Data entries:
[start]

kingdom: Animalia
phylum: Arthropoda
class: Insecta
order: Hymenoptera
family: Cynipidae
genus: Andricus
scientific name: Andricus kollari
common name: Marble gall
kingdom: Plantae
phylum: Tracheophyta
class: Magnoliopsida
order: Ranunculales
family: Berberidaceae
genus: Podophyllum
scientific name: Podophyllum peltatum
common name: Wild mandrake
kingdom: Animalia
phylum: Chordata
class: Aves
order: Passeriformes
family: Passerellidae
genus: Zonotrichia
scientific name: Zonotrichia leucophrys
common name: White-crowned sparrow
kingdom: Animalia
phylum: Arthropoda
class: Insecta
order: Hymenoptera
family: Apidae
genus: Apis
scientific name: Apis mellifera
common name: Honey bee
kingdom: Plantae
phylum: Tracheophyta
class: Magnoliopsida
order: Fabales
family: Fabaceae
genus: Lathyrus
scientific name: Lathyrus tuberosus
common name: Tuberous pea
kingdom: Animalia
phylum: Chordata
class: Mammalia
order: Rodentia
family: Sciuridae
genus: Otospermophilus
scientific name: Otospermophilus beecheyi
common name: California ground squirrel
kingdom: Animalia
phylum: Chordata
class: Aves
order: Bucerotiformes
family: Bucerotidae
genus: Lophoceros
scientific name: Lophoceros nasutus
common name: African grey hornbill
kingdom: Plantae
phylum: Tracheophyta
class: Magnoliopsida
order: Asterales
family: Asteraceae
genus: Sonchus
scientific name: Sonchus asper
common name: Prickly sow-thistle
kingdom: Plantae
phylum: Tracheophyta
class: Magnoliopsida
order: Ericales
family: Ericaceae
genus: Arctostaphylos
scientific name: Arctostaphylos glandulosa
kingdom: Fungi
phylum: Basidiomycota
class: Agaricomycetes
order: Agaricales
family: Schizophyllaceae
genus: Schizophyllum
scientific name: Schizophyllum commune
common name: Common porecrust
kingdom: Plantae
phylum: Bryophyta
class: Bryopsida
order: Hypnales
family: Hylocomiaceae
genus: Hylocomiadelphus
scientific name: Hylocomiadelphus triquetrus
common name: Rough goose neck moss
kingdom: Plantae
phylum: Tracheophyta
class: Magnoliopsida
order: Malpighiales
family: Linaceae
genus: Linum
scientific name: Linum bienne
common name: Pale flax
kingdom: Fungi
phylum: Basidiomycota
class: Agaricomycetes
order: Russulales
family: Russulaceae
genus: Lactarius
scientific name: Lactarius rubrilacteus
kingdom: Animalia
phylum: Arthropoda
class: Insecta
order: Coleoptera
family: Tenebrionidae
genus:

[end]

## Task goal
Write out all of the entries again, switching every occurrence of "common name" to "vernacular name" and leaving everything else unchanged.

## Output of the task
kingdom: Animalia
phylum: Arthropoda
class: Insecta
order: Hymenoptera
family: Cynipidae
genus: Andricus
scientific name: Andricus kollari
vernacular name: Marble gall
kingdom: Plantae
phylum: Tracheophyta
class: Magnoliopsida
order: Ranunculales
family: Berberidaceae
genus: Podophyllum
scientific name: Podophyllum peltatum
vernacular name: Wild mandrake
kingdom: Animalia
phylum: Chordata
class: Aves
order: Passeriformes
family: Passerellidae
genus: Zonotrichia
scientific name: Zonotrichia leucophrys
vernacular name: White-crowned sparrow
kingdom: Animalia
phylum: Arthropoda
class: Insecta
order: Hymenoptera
family: Apidae
genus: Apis
scientific name: Apis mellifera
vernacular name: Honey bee
kingdom: Plantae
phylum: Tracheophyta
class: Magnoliopsida
order: Fabales
family: Fabaceae
genus: Lathyrus
scientific name: Lathyrus tuberosus
vernacular name: Tuberous pea
kingdom: Animalia
phylum: Chordata
class: Mammalia
order: Rodentia
family: Sciuridae
genus: Otospermophilus
scientific name: Otospermophilus beecheyi
vernacular name: California ground squirrel
kingdom: Animalia
phylum: Chordata
class: Aves
order: Bucerotiformes
family: Bucerotidae
genus: Lophoceros
scientific name: Lophoceros nasutus
vernacular name: African grey hornbill
kingdom: Plantae
phylum: Tracheophyta
class: Magnoliopsida
order: Asterales
family: Asteraceae
genus: Sonchus
scientific name: Sonchus asper
vernacular name: Prickly sow-thistle
kingdom: Plantae
phylum: Tracheophyta
class: Magnoliopsida
order: Ericales
family: Ericaceae
genus: Arctostaphylos
scientific name: Arctostaphylos glandulosa
kingdom: Fungi
phylum: Basidiomycota
class: Agaricomycetes
order: Agaricales
family: Schizophyllaceae
genus: Schizophyllum
scientific name: Schizophyllum commune
vernacular name: Common porecrust
kingdom: Plantae
phylum: Bryophyta
class: Bryopsida
order: Hypnales
family: Hylocomiaceae
genus: Hylocomiadelphus
scientific name: Hylocomiadelphus triquetrus
vernacular name: Rough goose neck moss
kingdom: Plantae
phylum: Tracheophyta
class: Magnoliopsida
order: Malpighiales
family: Linaceae
genus: Linum
scientific name: Linum bienne
vernacular name: Pale flax
kingdom: Fungi
phylum: Basidiomycota
class: Agaricomycetes
order: Russulales
family: Russulaceae
genus: Lactarius
scientific name: Lactarius rubrilacteus
kingdom: Animalia
phylum: Arthropoda
class: Insecta
order: Coleoptera
family: Tenebrionidae
genus:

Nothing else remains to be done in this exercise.